In any case, if memory serves Mr. Krugman, you are one of the economists who has pointed out how much more severe each successive financial crisis has become. And yet you see no linkage with these teachings you so deride. To deepen the irony, as I understand it, you are currently looking to build a model of Minsky moments. Who was it again, that Hyman Minsky studied under at Harvard? Yea…. Joseph Schumpeter. And what was one of Hyman Minsky’s most renowned teachings? That new-Keynesians such as yourself have dangerously misunderstood Keynes, leading to mistaken policy proposals such as that de jour. May I suggest a book?

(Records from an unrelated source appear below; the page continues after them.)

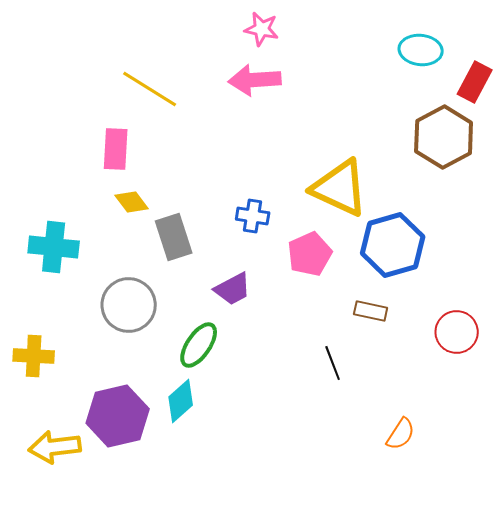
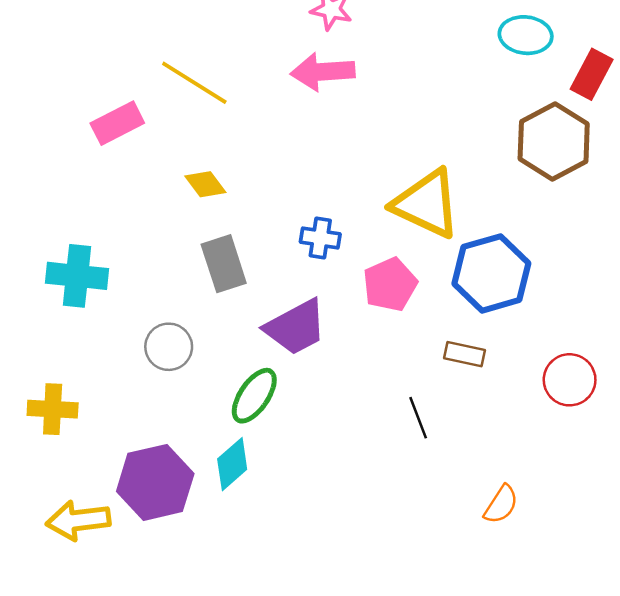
pink rectangle: (116, 149) -> (117, 123), moved, turned 60
yellow diamond: (132, 202) -> (205, 184), moved
purple trapezoid: (233, 289) -> (296, 327), size x1.4
gray circle: (129, 305) -> (169, 347), size x0.7

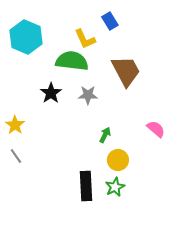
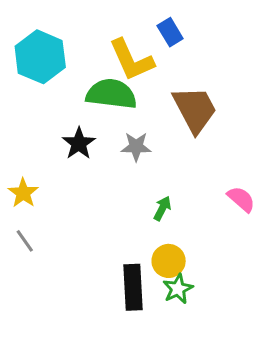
yellow L-shape: (85, 39) -> (131, 60), size x1.4
yellow circle: (118, 160) -> (169, 261), moved

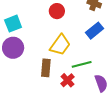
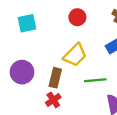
purple circle: (13, 48) -> (22, 72), moved
red cross: (68, 80) -> (53, 100), moved

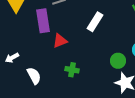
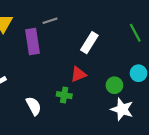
red triangle: (60, 41) -> (78, 74), moved
white semicircle: (34, 76) -> (34, 106), moved

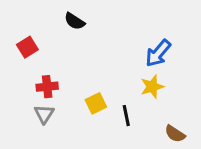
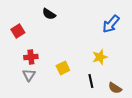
blue arrow: (158, 53) -> (111, 24), moved
black line: (126, 116) -> (91, 81), moved

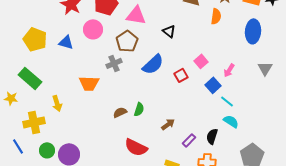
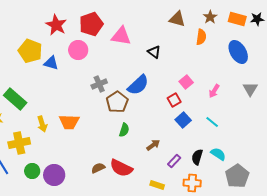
blue ellipse: (253, 31) -> (238, 52), turned -35
yellow pentagon: (35, 39) -> (30, 51), moved
brown pentagon: (127, 41) -> (117, 102), moved
red square: (181, 75) -> (174, 100), moved
orange trapezoid: (89, 83) -> (69, 122), moved
blue square: (213, 85) -> (183, 120), moved
brown semicircle: (120, 112) -> (98, 168), moved
cyan semicircle: (231, 121) -> (218, 154), moved

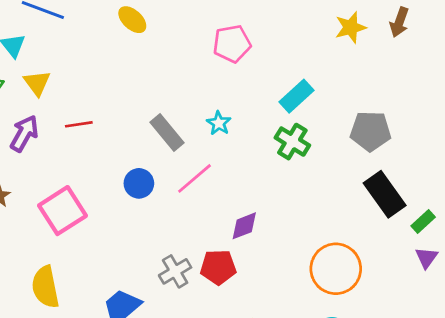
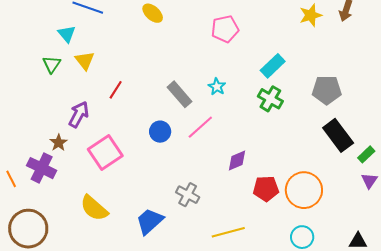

Your grasp of recent events is no better. This wasn’t a housing boom and bust, just the latest chapter in the ongoing, nearly three-decade-long credit bubble, painstakingly cultivated by self-styled slayers of business cycles like yourself. One could also trace the 80’s real estate bubble and S&L crisis, the late 90s stock bubble and all manner of other speculative manias from then to now (commodity futures anyone?) to the same underlying credit fueled phenomenon. It’s as Keynes called it- casino capitalism, only in this version, the only safe bet is the one against the house.
The legacy of all that bad policy are deep, painful maladjustments to modes of consumption and production that have been postponed for decades now. Does US goods producing productivity justify the massive chasm between its wage and per-capita consumption levels and those of its emerging market trading partners? Does it make sense that all we do here is produce ’services’, drive big cars and live in 5 bedroom homes with two car garages? As a cockney might say, yeur arvin’ a laugh.
That mess cannot be fixed painlessly. Resources and investment have been terribly misallocated- people have developed the wrong expertise, whole countries have developed (or underdeveloped) the wrong infrastructure, people have grown accustomed to the wrong lifestyles, companies have researched the wrong developments, for the wrong markets, etc. etc. That’s not going to have serious costs manifesting themselves in poor outcomes in people’s lives? More laughs. It simply cannot, and if the last 30 years have taught us anything, it is the absolute necessity of such adjustments. The necessity of periodic retrenchment, pain and unemployment when commerce and intermediation is organized as it is in a capitalist economy.
That does not mean we need ignore the lessons of Keynes with regard to what happens when there are bad loans, then bad banks and all manner of misappropriated savings, then collapsing asset prices and effects on intermediation, animal spirits etc. What it does mean, is that we cannot let expedients have worse consequences than that which we hope to expedite. And we have. In spades. This stimulus and all the inflationist monetary nonsense you have advocated that have gone along with it, are just more of the same.